**WHAT TO DO:**
Could you give back every entry below exactly, with the pictures dropped?

**ENTRIES SUPPLIED:**
========================================================================
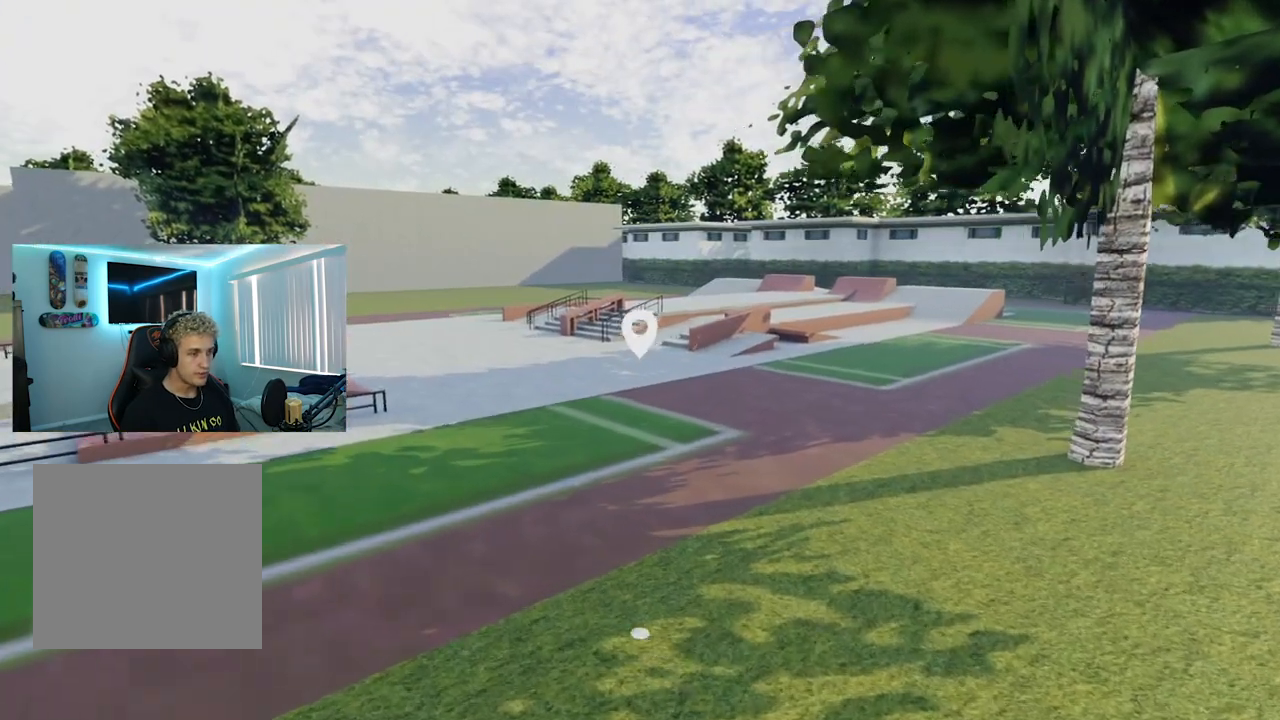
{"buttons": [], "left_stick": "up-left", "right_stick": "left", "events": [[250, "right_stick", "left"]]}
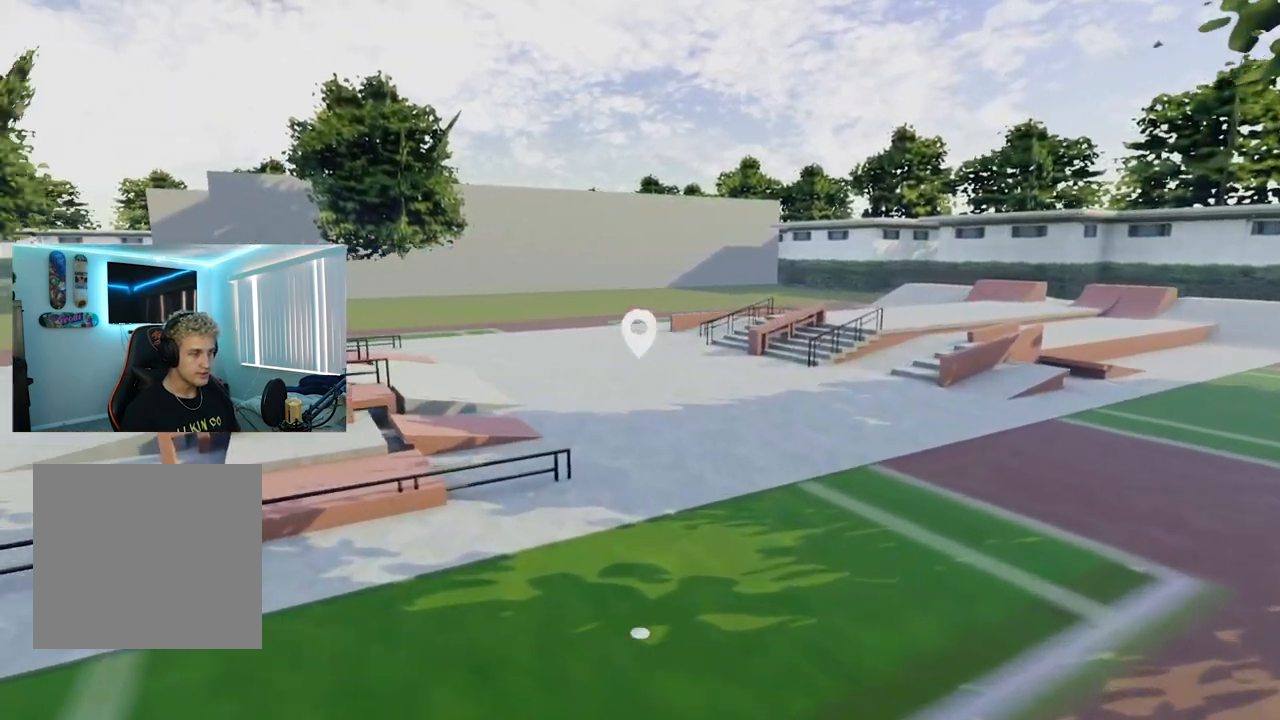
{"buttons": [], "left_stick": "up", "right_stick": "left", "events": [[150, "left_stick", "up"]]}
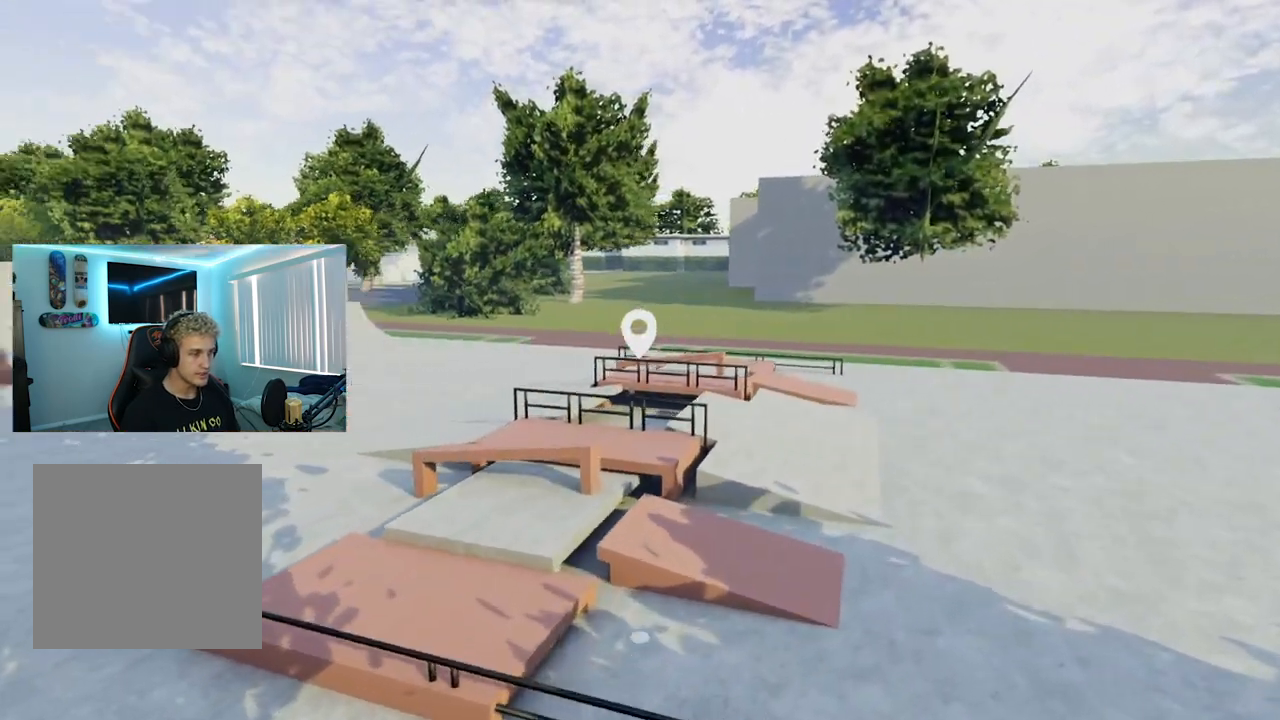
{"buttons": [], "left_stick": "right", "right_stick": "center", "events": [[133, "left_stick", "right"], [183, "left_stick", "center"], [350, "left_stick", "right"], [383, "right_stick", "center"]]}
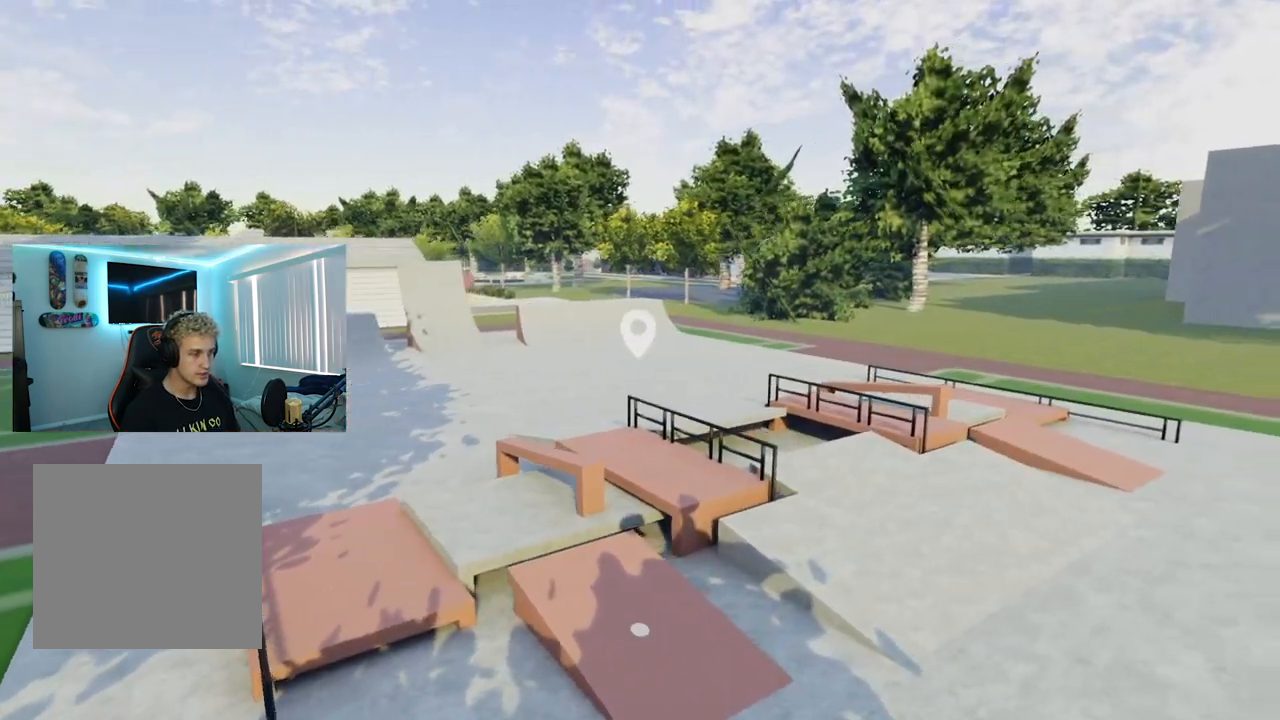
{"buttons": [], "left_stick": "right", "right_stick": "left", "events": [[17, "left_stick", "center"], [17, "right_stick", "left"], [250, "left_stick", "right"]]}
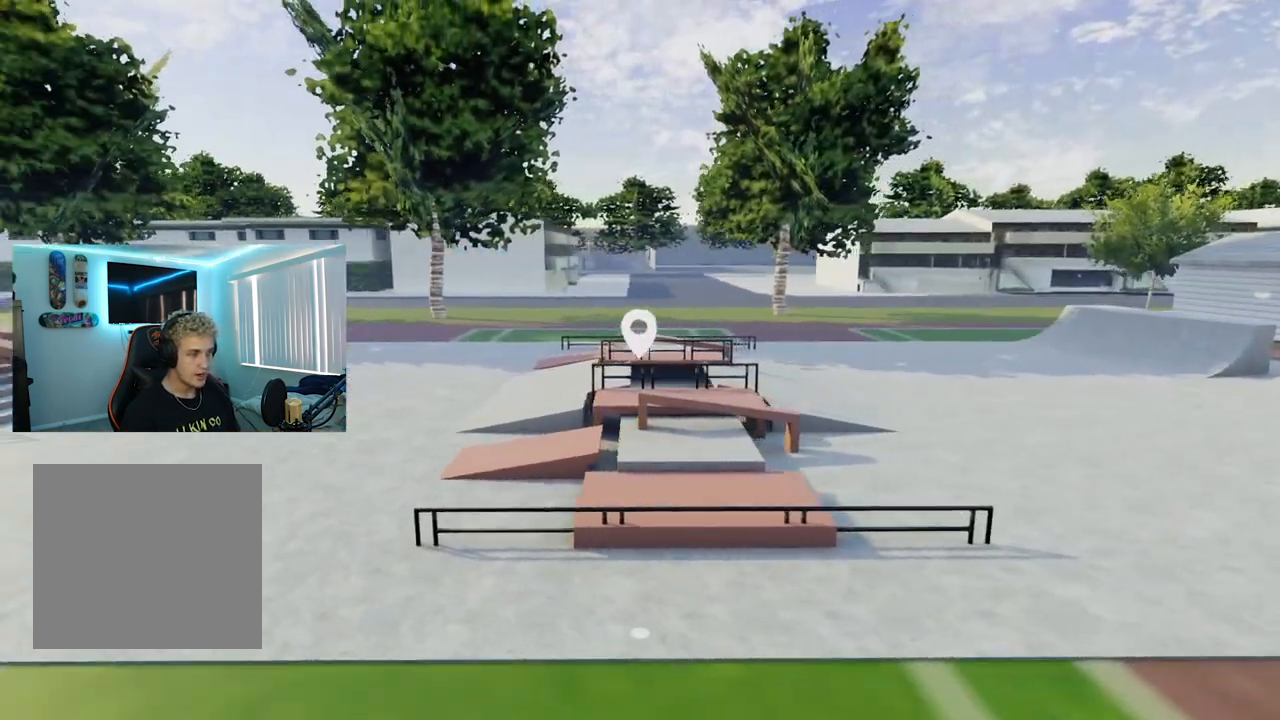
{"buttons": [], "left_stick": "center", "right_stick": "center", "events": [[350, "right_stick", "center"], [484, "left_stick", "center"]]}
========================================================================
**YOUR RESPONSE:**
{"buttons": [], "left_stick": "up-left", "right_stick": "left", "events": [[250, "right_stick", "left"]]}
{"buttons": [], "left_stick": "up", "right_stick": "left", "events": [[150, "left_stick", "up"]]}
{"buttons": [], "left_stick": "right", "right_stick": "center", "events": [[133, "left_stick", "right"], [183, "left_stick", "center"], [350, "left_stick", "right"], [383, "right_stick", "center"]]}
{"buttons": [], "left_stick": "right", "right_stick": "left", "events": [[17, "left_stick", "center"], [17, "right_stick", "left"], [250, "left_stick", "right"]]}
{"buttons": [], "left_stick": "center", "right_stick": "center", "events": [[350, "right_stick", "center"], [484, "left_stick", "center"]]}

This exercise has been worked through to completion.